Legacy of Love
My mother was a formidable personage, not as a result of a privileged upbringing or wealth or any of the background attributes that usually result in outstanding people.
She was the only child of a mother who was about to place her in an orphanage because her marriage had failed, but mother's grandparents made it clear that their daughter would never again be welcomed into their home and family if that happened.
So, my mother was left with her grandparents, German immigrants of no special means or talents, and she grew up with a house full of aunts and uncles. Her mother lived there as well, and later visited from time to time between two subsequent unsuccessful marriages.

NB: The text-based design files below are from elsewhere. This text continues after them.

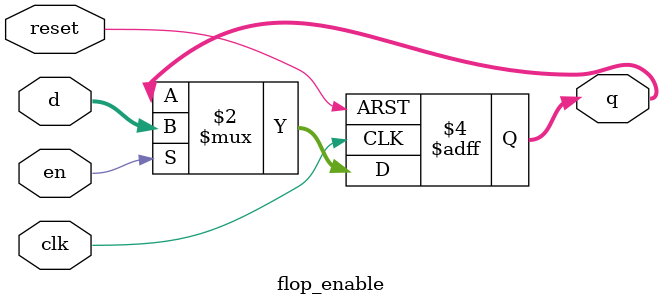
<source format=sv>
module flop_enable #(
    // Parameter to set the register width (default 8 bits)
    parameter WIDTH = 8
) (
    input  logic            clk,    // Clock
    input  logic            reset,  // Asynchronous reset
    input  logic            en,     // Enable signal
    input  logic [WIDTH-1:0] d,     // Data input
    output logic [WIDTH-1:0] q      // Register output
);

    //-------------------------------------------------------------------------
    // On the rising edge of the clock or reset:
    //   1) If reset is high, q is cleared to 0 (asynchronous reset).
    //   2) Otherwise, if 'en' is high, the new data 'd' is latched into q.
    //   3) If neither condition is met, q remains unchanged.
    //-------------------------------------------------------------------------
    always_ff @(posedge clk or posedge reset) begin
        if (reset)
            q <= '0;    // Clear register to 0
        else if (en)
            q <= d;     // Latch new data
        // else: do nothing, q remains the same
    end

endmodule

</source>
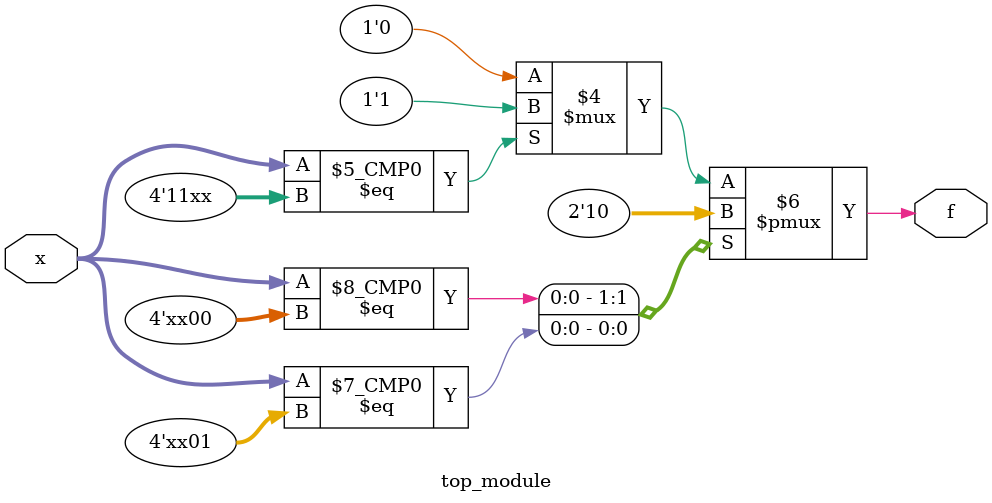
<source format=sv>
module top_module (
	input [4:1] x,
	output logic f
);
  always_comb begin
    case (x)
      4'bxx00: f = 1; // x[3:1] = don't care, x[4] = 0
      4'bxx01: f = 0; // x[3:1] = don't care, x[4] = 1
      4'b11xx: f = 1; // x[1:2] = 1, x[3:4] = don't care
      4'b10xx: f = 0; // x[1:2] = 1, x[3:4] = don't care
      default: f = 1'b0; // default case, when no other case matches
    endcase
  end
endmodule

</source>
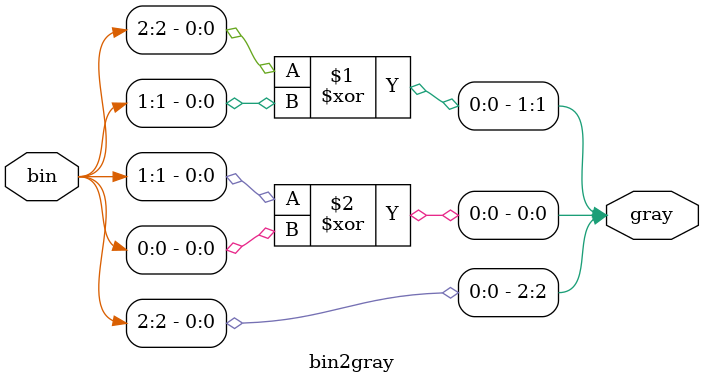
<source format=v>
module bin2gray(input[2:0]bin,output[2:0]gray);
  assign gray[2]=bin[2];
  assign gray[1]=bin[2]^bin[1];
  assign gray[0]=bin[1]^bin[0];
endmodule
                

</source>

My mother was usually referred to as “The Kid,” and while she apparently had no special place in the household, she was accepted and raised as one of the crew.
The German head of the household had been a trolley operator in the Beaver Valley who, in a collision with another trolley car, lost a leg. That was in an era when such an injury meant only that there was no place available for him in the trolley business, and so he became a tailor.
That only pointed out that there were many avenues to a life of dependency and no visible paths to success except self-determination.
Fortunately, mother was personally strong enough to make her own way, finishing elementary school then taking a trolley across the river to Rochester High School. After graduation, she should have had a university education but there was no money for or tradition of higher education in the family. In fact, she was the first of that household to have a high school diploma.
So she was fortunate to be accepted for nurses' training at the old Children's Hospital, Pittsburgh. The nurses' training program was one of the few avenues open to girls and of special value to her because those young people in that training program were actually paid to be there.
As there were no extra household funds for my mother's “spending money,” she took a yearlong job as timekeeper at a lumber yard before entering the nursing school.
While a student at the Children's Hospital program, she became friends with a Zelienople student whose boyfriend had a close friend who had a repair garage and auto dealership in Cranberry Township, and so my mother met the man who subsequently became her husband and my father. Her student-friend and the boyfriends remained good friends until they died.
Mother never had a full-time nursing position, probably because she was adequately cared for in her marriage, but she did take care of some patients who needed her talents and training from time to time. After my father's death, she served as camp nurse at several locations, as a part-time nurse at a home for children with special needs and problems, and was the nurse on hand during the University of Pittsburgh's marching band camp held several weeks each summer at Camp Kon-O-Kwee, Fombell.
She was active in community events, and during World War II, she taught home nursing courses for the American Red Cross and was an airplane spotter. Who remembers what that entailed?
Interesting word usage, accurate spelling and reading were always important to my mother. She constantly upgraded her vocabulary and expected good grammar in her household.
Letters she wrote to me when I was away at school always contained descriptives that would be unusual if used by most folks with her limited educational background. Crossword puzzles apparently helped in this regard, but her choice of reading material was a prime source of her interesting vocabulary.
She and my father were always ready and more than willing to take care of my children if my husband and I needed them, and later, during the years when I worked for the Butler Eagle, she was always available as a sitter if I had an evening meeting to cover for the paper and my spouse was otherwise occupied.
Despite her mother's plans to abandon her as a child, my mother stayed close to my grandmother and took personal care of her in her final years, even though her mother did little to show any appreciation of her attentions.
Mother was a widow for 17 years, never complained about it, but occupied her time with a variety of activities. She and my father had been frequent travelers, but their destinations were not always places she wanted to visit. So she and her widowed friends went to places she could not convince my father to visit.
In fact, she died suddenly and unexpectedly at one of those destinations, a great shock to her traveling companion. But we in her family were glad she did not die a lingering death, and that she was where she wanted to be doing what she wanted to do, with friends of her choosing.